ASSIGNMENT -
Restate the records so that not a single word differs.

PROVIDED MATERIAL -
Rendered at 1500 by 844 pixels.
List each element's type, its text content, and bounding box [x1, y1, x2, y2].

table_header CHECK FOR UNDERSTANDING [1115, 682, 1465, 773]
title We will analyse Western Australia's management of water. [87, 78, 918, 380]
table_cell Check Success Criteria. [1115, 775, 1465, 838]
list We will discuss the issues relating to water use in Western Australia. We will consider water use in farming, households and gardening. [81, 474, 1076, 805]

WORKED SOLUTION -
Rendered at 1500 by 844 pixels.
List each element's type, its text content, and bounding box [x1, y1, x2, y2].

table_header CHECK FOR UNDERSTANDING [1115, 682, 1465, 773]
title We will analyse Western Australia's management of water. [87, 78, 918, 380]
table_cell Check Success Criteria. [1115, 775, 1465, 838]
list We will discuss the issues relating to water use in Western Australia. We will consider water use in farming, households and gardening. [81, 474, 1076, 805]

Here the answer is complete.